:: Texto de estudo

2.2. O Tribunal recorrido considerou não provados os seguintes factos: (transcrição)

Relevante para a decisão da causa, nenhum outro facto se provou, nem foi possível elaborar relatório social do arguido, apesar de ter sido mais de uma vez notificado para o efeito, sempre em vão, como consta dos autos e informações da DGRSP.

2.3. Fundamentação da matéria de facto efetuada pelo Tribunal recorrido (transcrição)

O tribunal firmou a sua convicção na prova produzida em audiência, em que o arguido declarou não pretender prestar declarações no princípio.

::::
:: Registos do conjunto

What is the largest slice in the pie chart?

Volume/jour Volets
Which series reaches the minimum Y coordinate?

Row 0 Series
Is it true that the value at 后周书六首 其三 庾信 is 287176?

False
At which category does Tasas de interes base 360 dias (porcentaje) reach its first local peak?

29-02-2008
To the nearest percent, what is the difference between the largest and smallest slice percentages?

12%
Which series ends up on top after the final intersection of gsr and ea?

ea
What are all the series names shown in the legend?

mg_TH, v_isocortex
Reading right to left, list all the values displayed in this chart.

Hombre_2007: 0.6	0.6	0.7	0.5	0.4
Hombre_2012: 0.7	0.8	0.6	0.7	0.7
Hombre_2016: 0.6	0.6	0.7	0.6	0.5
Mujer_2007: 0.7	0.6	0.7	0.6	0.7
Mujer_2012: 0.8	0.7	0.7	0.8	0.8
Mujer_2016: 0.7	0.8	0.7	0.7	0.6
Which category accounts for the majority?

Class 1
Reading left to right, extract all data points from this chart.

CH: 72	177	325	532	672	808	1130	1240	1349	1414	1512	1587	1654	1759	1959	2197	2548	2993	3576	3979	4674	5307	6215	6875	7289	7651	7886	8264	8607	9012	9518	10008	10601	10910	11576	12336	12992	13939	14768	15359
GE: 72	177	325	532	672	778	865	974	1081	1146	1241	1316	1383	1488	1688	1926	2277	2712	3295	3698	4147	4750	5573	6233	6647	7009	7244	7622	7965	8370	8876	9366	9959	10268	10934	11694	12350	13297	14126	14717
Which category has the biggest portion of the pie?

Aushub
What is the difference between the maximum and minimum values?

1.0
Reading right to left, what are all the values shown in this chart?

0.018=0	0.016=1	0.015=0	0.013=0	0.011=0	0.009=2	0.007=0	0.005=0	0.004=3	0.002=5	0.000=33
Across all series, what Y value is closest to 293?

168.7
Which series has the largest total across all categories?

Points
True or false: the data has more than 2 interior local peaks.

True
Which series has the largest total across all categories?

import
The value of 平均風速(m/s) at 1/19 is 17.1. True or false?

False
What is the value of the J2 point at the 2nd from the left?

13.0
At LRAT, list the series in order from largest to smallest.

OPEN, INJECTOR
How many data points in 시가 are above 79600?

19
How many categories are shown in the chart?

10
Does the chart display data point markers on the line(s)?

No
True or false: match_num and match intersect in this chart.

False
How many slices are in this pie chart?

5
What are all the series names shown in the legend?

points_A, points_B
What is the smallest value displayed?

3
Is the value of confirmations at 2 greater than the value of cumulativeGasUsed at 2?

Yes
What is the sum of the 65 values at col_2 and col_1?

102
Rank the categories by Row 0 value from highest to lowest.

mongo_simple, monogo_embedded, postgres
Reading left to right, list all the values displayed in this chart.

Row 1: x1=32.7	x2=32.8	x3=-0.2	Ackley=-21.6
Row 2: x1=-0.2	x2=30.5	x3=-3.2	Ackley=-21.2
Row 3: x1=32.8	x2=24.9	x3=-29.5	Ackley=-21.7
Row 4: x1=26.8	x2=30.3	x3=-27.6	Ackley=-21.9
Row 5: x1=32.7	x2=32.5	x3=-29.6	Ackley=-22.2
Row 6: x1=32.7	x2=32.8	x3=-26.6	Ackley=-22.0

::::

• **Enunciado do exercício**
Responda com base no texto de estudo:
(a) Que relatório sobre o arguido não foi possível elaborar?
(b) Em que prova firmou o tribunal a sua convicção?
(c) O que declarou o arguido no princípio da audiência?

• **Resolução do exercício**
(a) O relatório social do arguido.
(b) Na prova produzida em audiência.
(c) Que não pretendia prestar declarações.